Anu Annam, a nonbinary and pansexual person from Suffolk County, said in past decades, Pride Month was "a time that we could feel confident," referring to members of the LGBTQ+ community. Credit: Linda Rosier
Annam "is still in shock" the term nonbinary has become more widely used in recent years.
But this year, Annam fears a regression.
"There was something distinctly different about the time that I grew up in when you couldn’t say it at all," Annam said of terms that reflect the identities of those in the LGBTQ+ community. "I’m worried ... that it will return to that."
John Schindler, 58, an intersex person who identifies as "intergender nonbinary," said they felt like a "black sheep" for many years before learning more about themself through doctors and other resources.
After the Stony Brook resident began working with the nonprofit Gender Equality New York and other organizations, they learned more about intersex individuals, including those who identify within the LGBTQ+ community.
"When you walk into your first convention and there are hundreds of people who are just like you, and most of your life you’re the only person like you you’ve ever met until well into adulthood, you’re like, ‘I’m not alone anymore,’" Schindler said. “‘I have a peer group.’"
John Schindler, an intersex person who identifies as "intergender nonbinary," poses at their house in Stony Brook on Wednesday. Credit: Barry Sloan
Following Trump’s executive orders regarding gender identity, Schindler said intersex individuals felt targeted.
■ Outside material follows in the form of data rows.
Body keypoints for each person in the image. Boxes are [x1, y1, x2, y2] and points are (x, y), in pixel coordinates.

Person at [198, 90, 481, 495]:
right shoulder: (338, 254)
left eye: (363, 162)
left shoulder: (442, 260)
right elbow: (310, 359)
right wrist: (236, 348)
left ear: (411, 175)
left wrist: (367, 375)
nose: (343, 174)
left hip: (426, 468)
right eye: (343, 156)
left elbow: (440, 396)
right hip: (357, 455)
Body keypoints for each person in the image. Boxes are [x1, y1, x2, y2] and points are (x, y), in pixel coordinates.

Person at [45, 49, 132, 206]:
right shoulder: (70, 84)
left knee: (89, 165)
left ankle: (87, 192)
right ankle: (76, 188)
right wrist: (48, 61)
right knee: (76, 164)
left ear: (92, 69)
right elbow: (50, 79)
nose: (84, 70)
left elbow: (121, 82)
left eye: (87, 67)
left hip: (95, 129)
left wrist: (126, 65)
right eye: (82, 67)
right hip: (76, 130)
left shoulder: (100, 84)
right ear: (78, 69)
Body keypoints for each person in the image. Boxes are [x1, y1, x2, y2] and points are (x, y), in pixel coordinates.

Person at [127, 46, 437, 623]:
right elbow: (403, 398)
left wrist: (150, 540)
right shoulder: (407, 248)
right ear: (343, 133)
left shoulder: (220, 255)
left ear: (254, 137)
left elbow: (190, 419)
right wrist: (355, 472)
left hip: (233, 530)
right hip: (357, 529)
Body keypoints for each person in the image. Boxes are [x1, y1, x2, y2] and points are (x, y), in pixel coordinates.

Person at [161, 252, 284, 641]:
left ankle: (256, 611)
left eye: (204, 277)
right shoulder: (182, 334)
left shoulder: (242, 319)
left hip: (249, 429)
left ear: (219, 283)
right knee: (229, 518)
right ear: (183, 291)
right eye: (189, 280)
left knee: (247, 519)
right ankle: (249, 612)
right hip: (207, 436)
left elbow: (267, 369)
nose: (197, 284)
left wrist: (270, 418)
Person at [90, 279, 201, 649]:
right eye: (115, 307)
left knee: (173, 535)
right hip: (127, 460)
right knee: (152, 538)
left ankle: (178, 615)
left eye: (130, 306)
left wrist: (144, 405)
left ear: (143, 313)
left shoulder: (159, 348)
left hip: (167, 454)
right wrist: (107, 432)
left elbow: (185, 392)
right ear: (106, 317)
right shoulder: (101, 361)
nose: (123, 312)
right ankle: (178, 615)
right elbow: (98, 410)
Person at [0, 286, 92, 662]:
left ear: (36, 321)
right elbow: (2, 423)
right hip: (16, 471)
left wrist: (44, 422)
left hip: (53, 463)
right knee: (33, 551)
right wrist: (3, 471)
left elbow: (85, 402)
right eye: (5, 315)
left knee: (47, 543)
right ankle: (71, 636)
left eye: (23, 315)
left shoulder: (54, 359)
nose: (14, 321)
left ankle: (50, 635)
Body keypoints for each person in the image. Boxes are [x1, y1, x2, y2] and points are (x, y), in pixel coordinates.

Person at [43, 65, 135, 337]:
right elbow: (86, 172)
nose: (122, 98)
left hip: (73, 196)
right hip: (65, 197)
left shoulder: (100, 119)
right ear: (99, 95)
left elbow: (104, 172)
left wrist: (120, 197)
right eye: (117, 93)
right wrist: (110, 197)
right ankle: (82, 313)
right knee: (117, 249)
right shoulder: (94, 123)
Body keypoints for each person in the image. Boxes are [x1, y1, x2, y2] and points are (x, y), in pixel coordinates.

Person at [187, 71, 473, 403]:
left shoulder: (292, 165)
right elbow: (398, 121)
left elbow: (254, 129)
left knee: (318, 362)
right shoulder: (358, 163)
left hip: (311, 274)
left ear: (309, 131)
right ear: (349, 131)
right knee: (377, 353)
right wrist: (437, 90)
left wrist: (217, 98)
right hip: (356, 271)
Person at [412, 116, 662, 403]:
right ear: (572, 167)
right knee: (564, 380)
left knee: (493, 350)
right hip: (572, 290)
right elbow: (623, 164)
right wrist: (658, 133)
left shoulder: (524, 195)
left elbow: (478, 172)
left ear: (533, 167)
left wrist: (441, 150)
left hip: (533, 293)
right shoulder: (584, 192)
But "the closet is not a safe place for anyone," they said, and Pride Month "has always been about getting to be your best self, getting to live your best life."
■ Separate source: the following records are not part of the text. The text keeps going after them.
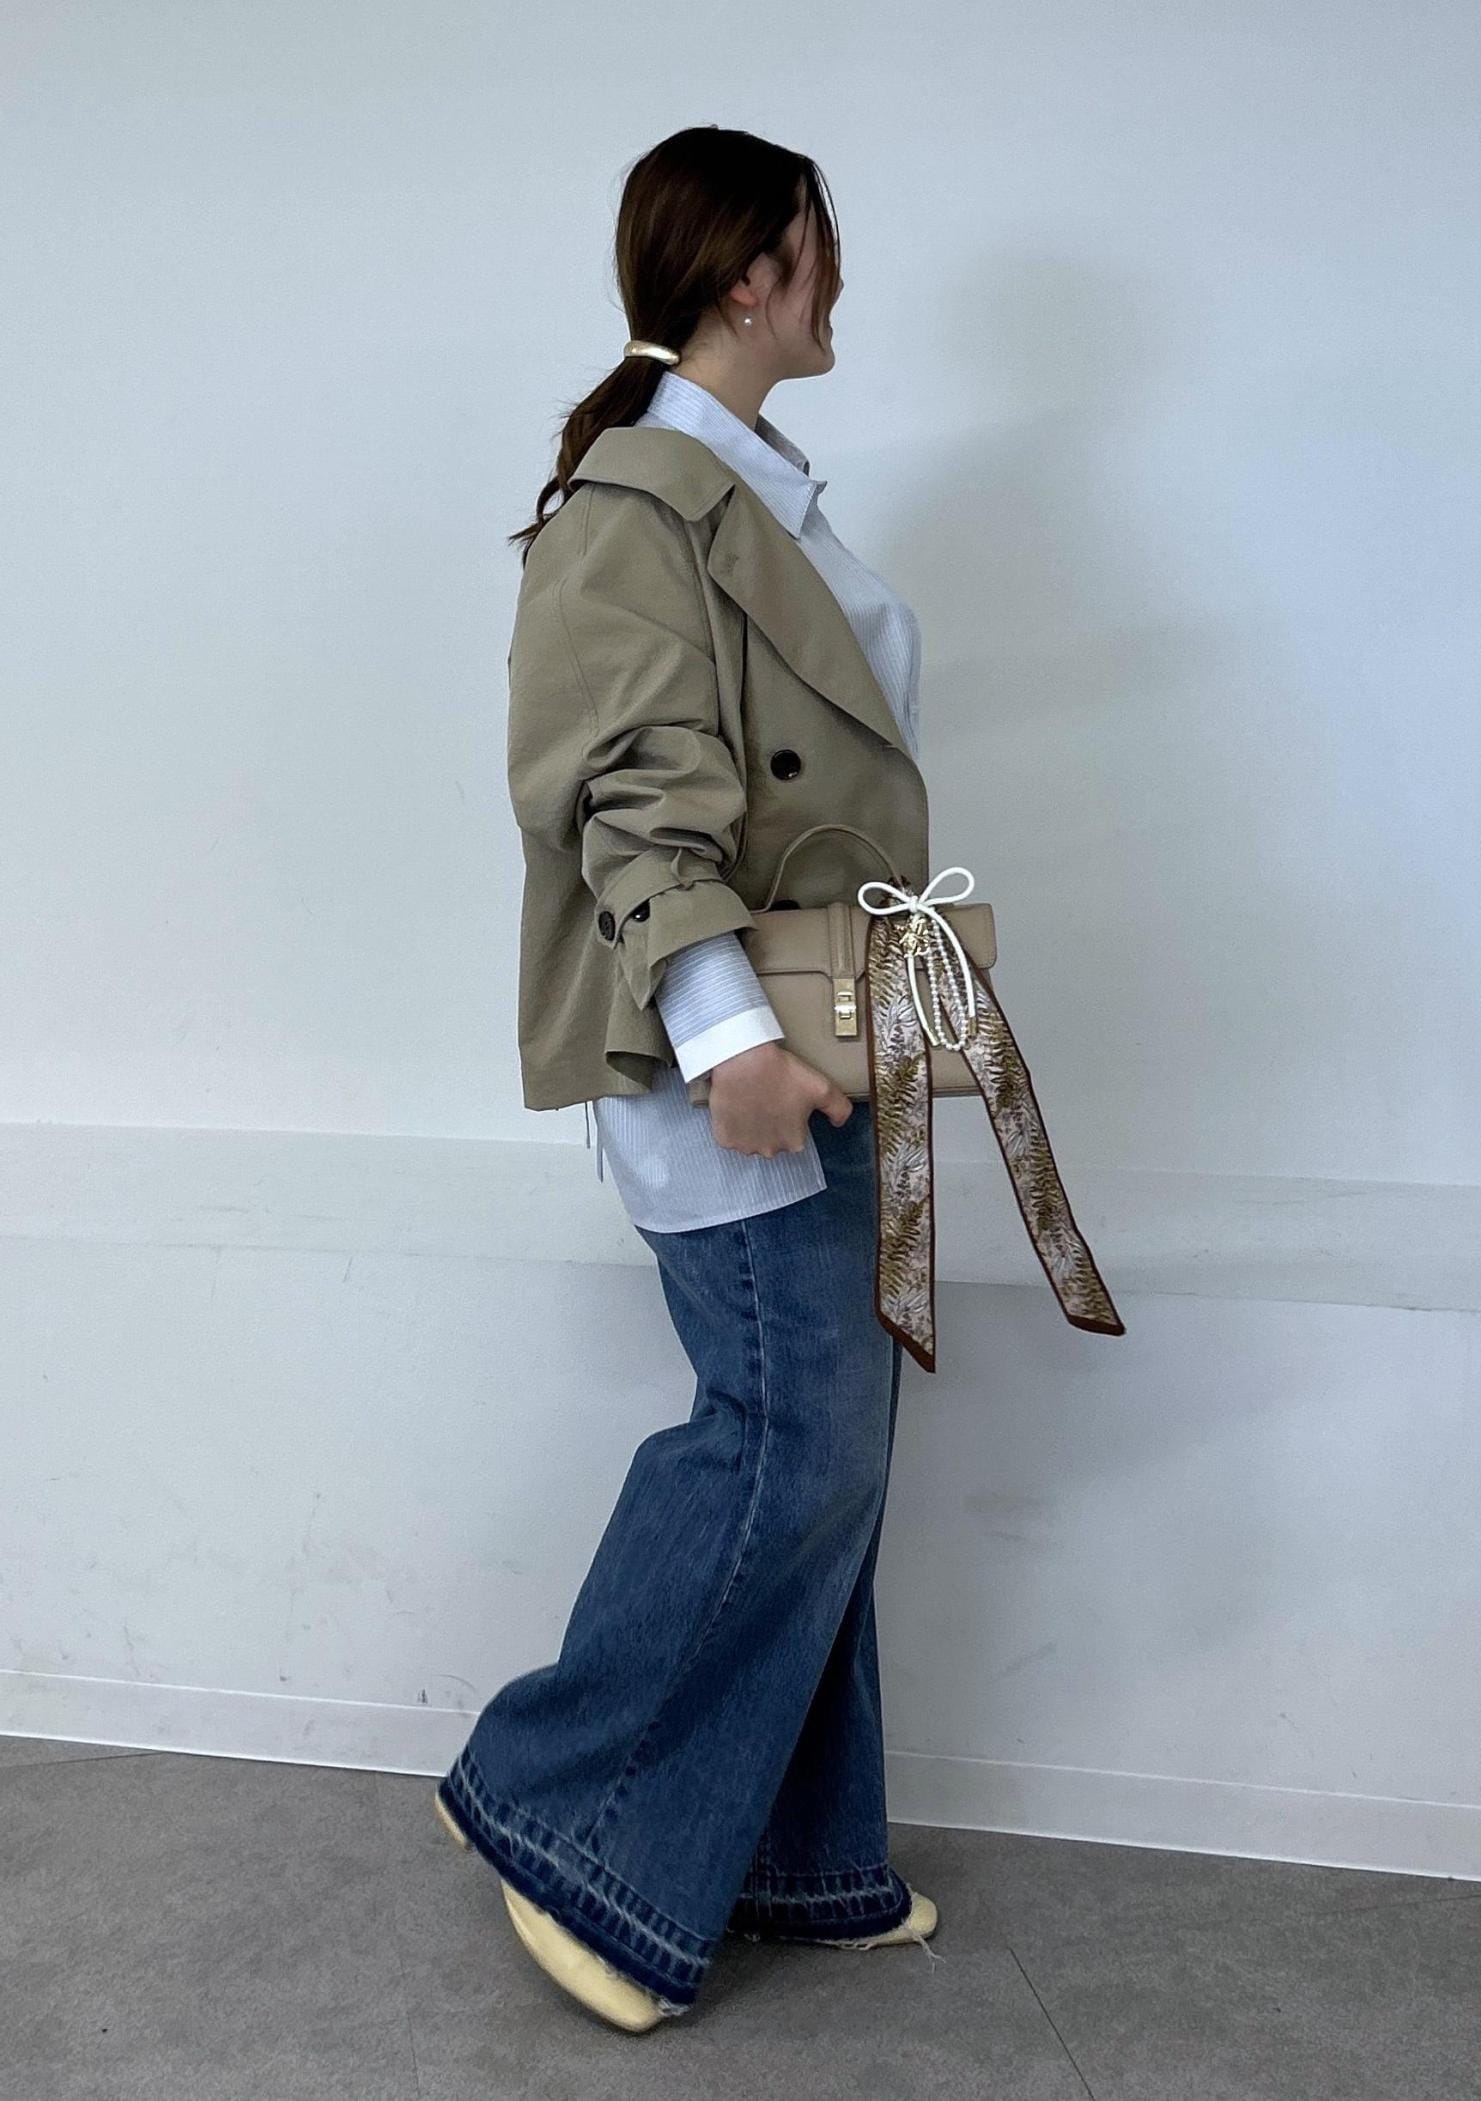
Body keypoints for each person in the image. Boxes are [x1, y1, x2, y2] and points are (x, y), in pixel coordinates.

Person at [434, 124, 940, 2032]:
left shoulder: (753, 492)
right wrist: (730, 1042)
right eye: (821, 243)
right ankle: (563, 1811)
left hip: (828, 1024)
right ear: (749, 274)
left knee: (835, 1448)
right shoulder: (637, 506)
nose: (838, 276)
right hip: (727, 1041)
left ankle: (793, 1850)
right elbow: (626, 798)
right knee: (782, 1435)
"The only way to fight an unjust law, according to Martin Luther King, is to break it," Schindler said. "I’m going to do what I can to subvert it ... That’s what we do anytime we decide to publicly be out."
'Pride is a protest'
Andraleia Buch, 38, a trans woman from Huntington, said "Pride is a protest," including against sports bans on trans women pushed not just by Trump but by Nassau County Executive Bruce Blakeman. County lawmakers in favor of the ban, which remains under litigation, argue trans girls have physical advantages that could injure girls designated female at birth or deprive them of scholarship opportunities, Newsday has reported.
Buch called it "a very volatile situation."
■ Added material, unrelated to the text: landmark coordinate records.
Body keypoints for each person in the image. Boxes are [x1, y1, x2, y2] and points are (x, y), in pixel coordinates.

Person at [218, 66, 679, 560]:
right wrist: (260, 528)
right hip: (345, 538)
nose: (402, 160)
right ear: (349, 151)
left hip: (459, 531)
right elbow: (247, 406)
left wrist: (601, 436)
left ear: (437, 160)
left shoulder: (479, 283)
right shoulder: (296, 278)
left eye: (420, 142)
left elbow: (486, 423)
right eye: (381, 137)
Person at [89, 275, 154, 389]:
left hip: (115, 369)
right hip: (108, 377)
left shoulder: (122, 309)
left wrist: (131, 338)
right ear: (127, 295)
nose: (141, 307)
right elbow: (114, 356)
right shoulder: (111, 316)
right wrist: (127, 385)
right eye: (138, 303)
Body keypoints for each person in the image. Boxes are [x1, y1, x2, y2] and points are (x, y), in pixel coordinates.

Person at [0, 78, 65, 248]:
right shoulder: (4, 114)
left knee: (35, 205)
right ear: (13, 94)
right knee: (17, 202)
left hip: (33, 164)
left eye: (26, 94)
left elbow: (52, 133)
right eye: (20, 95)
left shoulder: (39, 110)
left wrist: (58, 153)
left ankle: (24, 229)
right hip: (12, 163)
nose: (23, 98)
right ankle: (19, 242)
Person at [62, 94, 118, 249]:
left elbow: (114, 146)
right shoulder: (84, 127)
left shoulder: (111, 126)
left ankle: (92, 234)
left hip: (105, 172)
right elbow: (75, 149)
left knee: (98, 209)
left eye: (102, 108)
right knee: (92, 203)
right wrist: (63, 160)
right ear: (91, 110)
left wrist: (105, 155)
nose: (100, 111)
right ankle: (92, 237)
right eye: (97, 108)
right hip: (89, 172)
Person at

Buch, a bassist, takes to Long Island stages with an improvisational jam show called Empathology, which she said allowed her to connect with people — even Trump supporters. The group will perform at SEA of Visibility's Pride and Shine arts and healing event on June 21.
"I’ve helped change their minds in different ways," Buch said. "I’ve helped them see the importance that people like us are safe and respected and that our rights are taken care of."
In Northport, Pride organizers say, like in many other locations, they have gained official acceptance. But this year, there is also tension.
On Friday, advocates and officials raised a Pride flag at Northport Village Hall, a day after a multifaith prayer service for the LGBTQ+ community.
"We feel very comfortable in knowing that Northport is a safe place, but as far as the national picture is concerned, I think people are a little uneasy," said Joe Schramm, a co-founder of Northport Pridefest, now in its third year.
"In our meetings, I can tell you that they have been more stressful than in the past," he said. "The tone is different now. I think people feel uncomfortable."
Still, while the overall vibe in Northport is "laid back," he said, organizers are also making a point: This year’s Pridefest theme is "We all belong here."